Pediatric ER Visits Rise for Firearms Injuries, Drug Poisonings During Pandemic

February 22, 2022

Pediatric emergency room visits have declined overall during the COVID-19 pandemic but have risen sharply in specific categories such as gunshot injuries and drug poisoning. US Centers for Disease Control and Prevention He speaks. Among adolescents aged 12-17, there has been an increase in emergency room visits for self-harm and eating disorders. The impact of the pandemic on adults may be partly to blame. “Factors affecting caregivers, including the lack of unpredictability of child care, illness, financial hardship, and mental health issues, may increase the vulnerability of children and adolescents,” the CDC said in a report.

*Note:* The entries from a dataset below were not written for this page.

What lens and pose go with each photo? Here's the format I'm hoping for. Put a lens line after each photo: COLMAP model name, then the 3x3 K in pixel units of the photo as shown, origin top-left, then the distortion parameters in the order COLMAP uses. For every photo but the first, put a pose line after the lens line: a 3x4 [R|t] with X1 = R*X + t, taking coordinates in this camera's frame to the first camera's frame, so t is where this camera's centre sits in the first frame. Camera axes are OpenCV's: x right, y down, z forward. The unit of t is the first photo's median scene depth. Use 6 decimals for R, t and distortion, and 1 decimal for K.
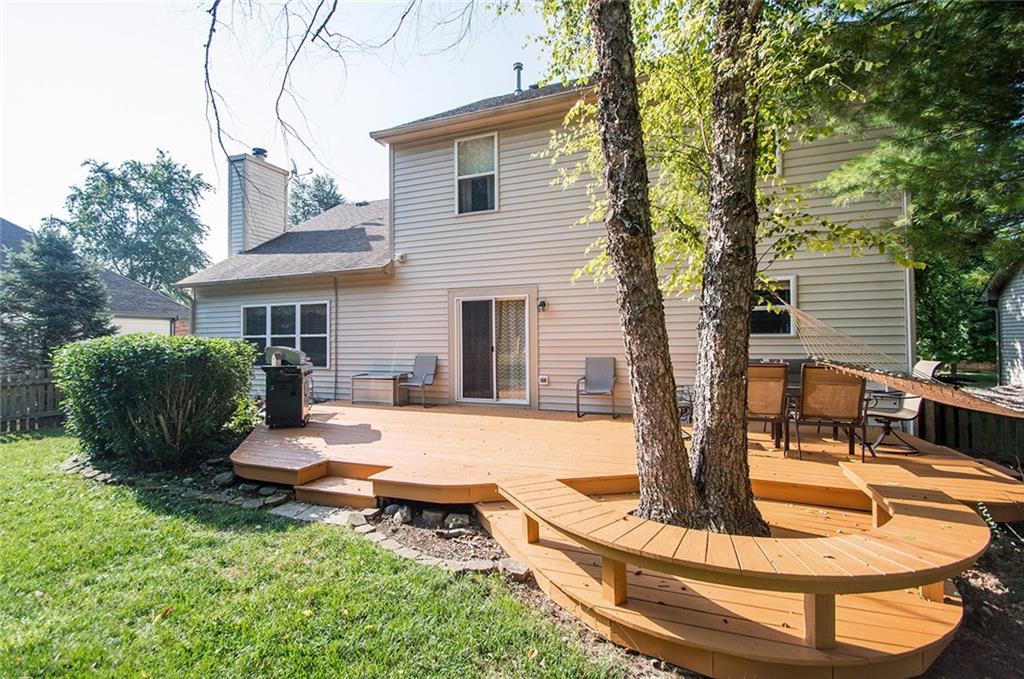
lens RADIAL K [[489.9, 0, 492.9], [0, 489.9, 336.2], [0, 0, 1]] dist [0.000541, -0.000137]
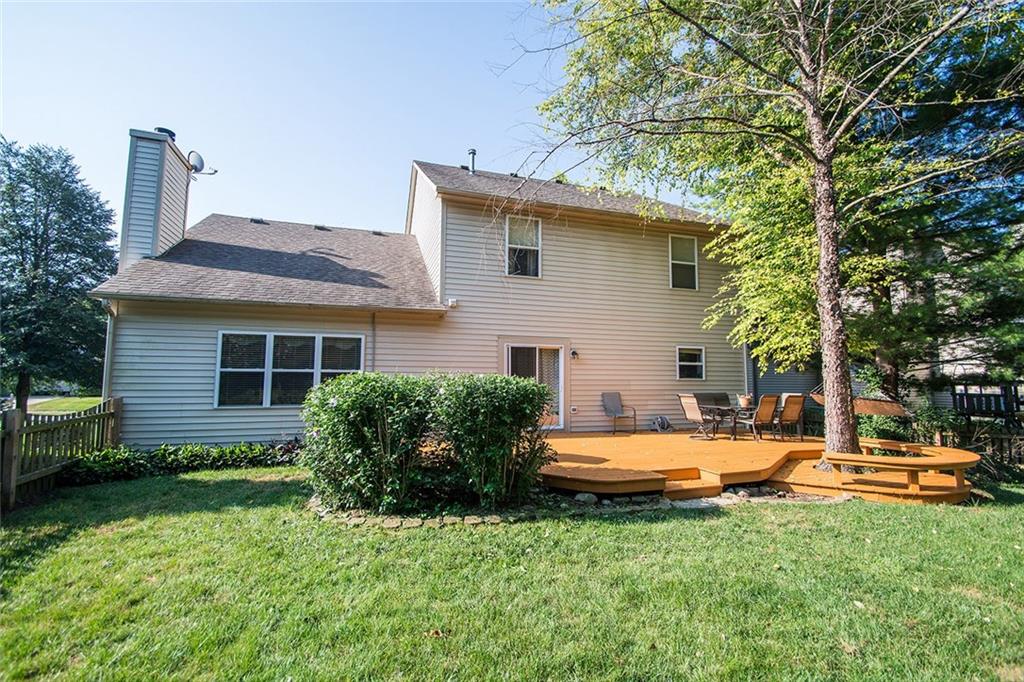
lens RADIAL K [[448.6, 0, 506.0], [0, 448.6, 343.0], [0, 0, 1]] dist [0.002017, -0.000046]
pose [[0.765312, 0.063413, 0.640528, -0.795752], [-0.023089, 0.997199, -0.071136, -0.000850], [-0.643245, 0.039653, 0.764633, 0.161175]]
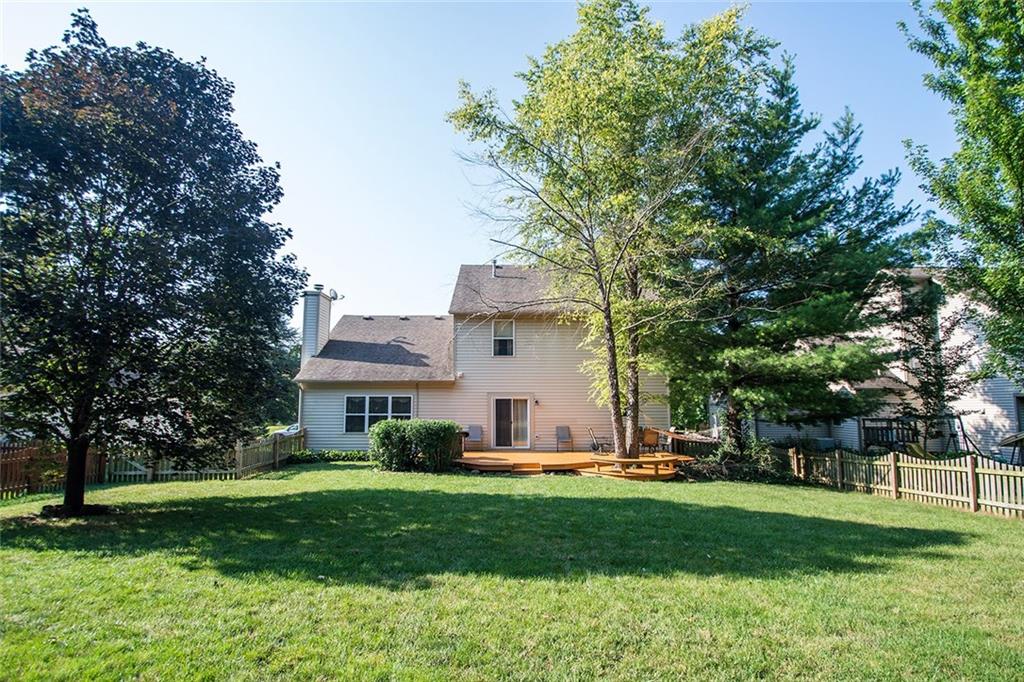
lens RADIAL K [[537.9, 0, 512.0], [0, 537.9, 341.0], [0, 0, 1]] dist [-0.065414, 0.000019]
pose [[0.918572, 0.051813, 0.391843, -0.903963], [-0.011552, 0.994467, -0.104417, -0.079431], [-0.395085, 0.091388, 0.914088, -1.114181]]
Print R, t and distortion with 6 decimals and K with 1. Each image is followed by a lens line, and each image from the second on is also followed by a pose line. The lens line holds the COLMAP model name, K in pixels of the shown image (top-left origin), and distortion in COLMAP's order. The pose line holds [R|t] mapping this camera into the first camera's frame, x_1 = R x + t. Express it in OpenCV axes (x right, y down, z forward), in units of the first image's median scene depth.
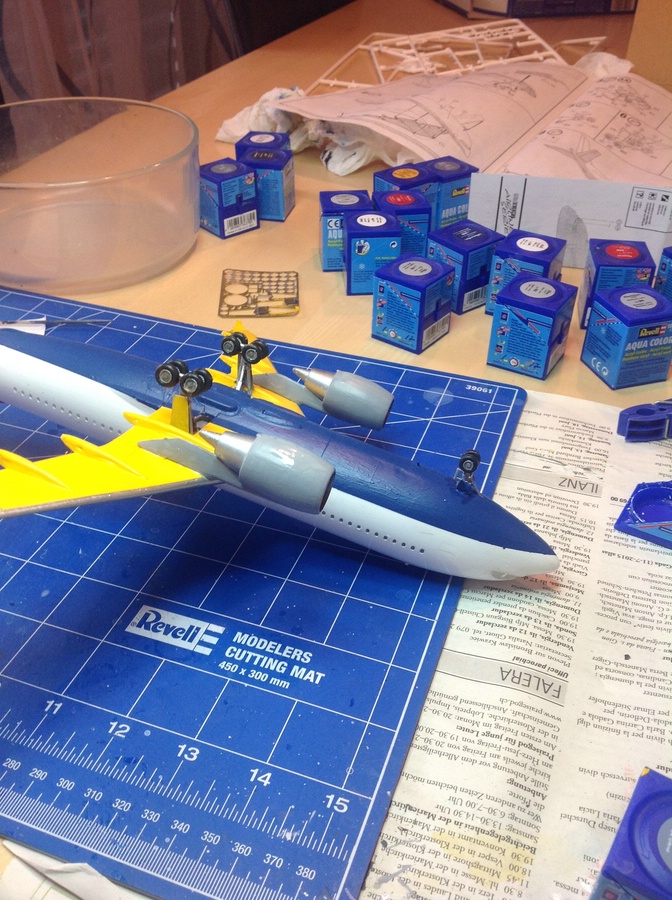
lens RADIAL K [[890.4, 0, 338.7], [0, 890.4, 424.6], [0, 0, 1]] dist [0.182718, -0.462378]
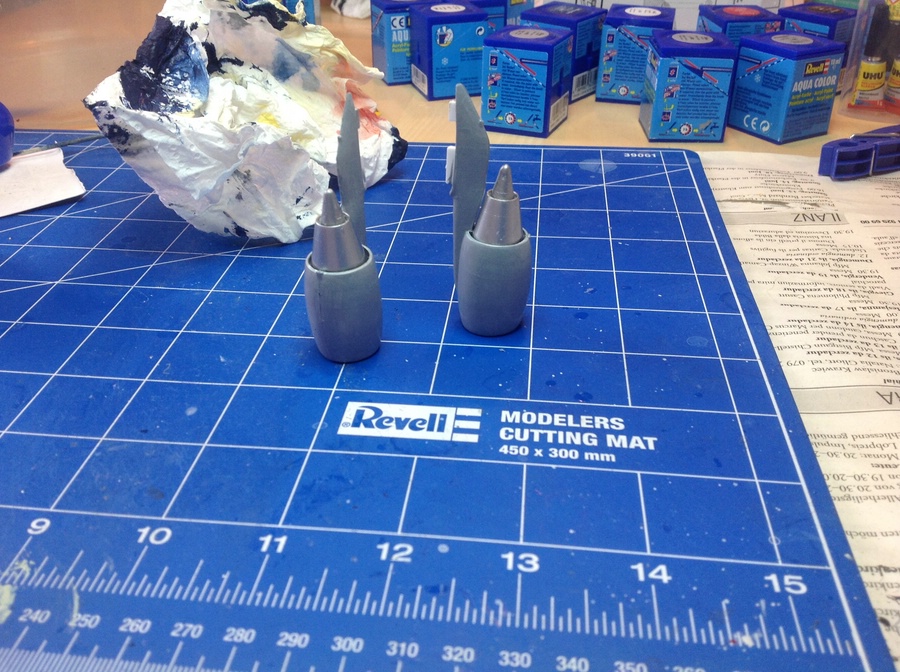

The Centers for Disease Control reviewed information from National Syndromic Surveillance Program for March 2020 until around the end of 2020, all of 2021, and the first month of January 2022. This information was compared with 2019 and was estimated by the total number of visits and diagnoses among three different age groups: under 4 years old, 5 years old. -11 and 12-17.

Visits to patients with COVID-19 have increased across all age groups, but visits for other respiratory illnesses have declined.

Among children aged 4 years and younger, cannabis-related emergency room visits increased by 8 per week in 2020 and by 15 visits per week in 2021 compared to 2019. week in 2021 compared to 2019.

Among children aged 5-11, marijuana-related visits increased by 4 per week in 2020 and by 9 per week in 2021 compared to 2019. harm and 7 drug poisonings per week compared to 2019.

Among children aged 12-17, emergency room visits for self-harm increased by 30 per week in 2020, by 210 per week in 2021, and by 207 in January 2022 compared to 2019. Due to drug poisoning, emergency room visits increased by 12 per week in 2020. , 171 per week in 2021 and 178 per week in January 2022 compared to 2019. Due to eating disorders, ER visits increased by 9 per week in 2020 41 per week in 2021. and 38 per week in January 2022 compared to 2019.

But overall, fewer children attended the emergency room. Compared to 2019, total ambulance visits were down 51% in 2020, 22% in 2021, and 23% in January 2022.

“Health care workers and families must remain vigilant about the possible indirect consequences of the COVID-19 pandemic, including health conditions resulting from delayed care, as well as growing emotional stress and behavioral health problems in children and adolescents,” the CDC said in a statement.

The authors of the report pointed out several limitations, including that the data analyzed may not reflect the pediatric population at the national level.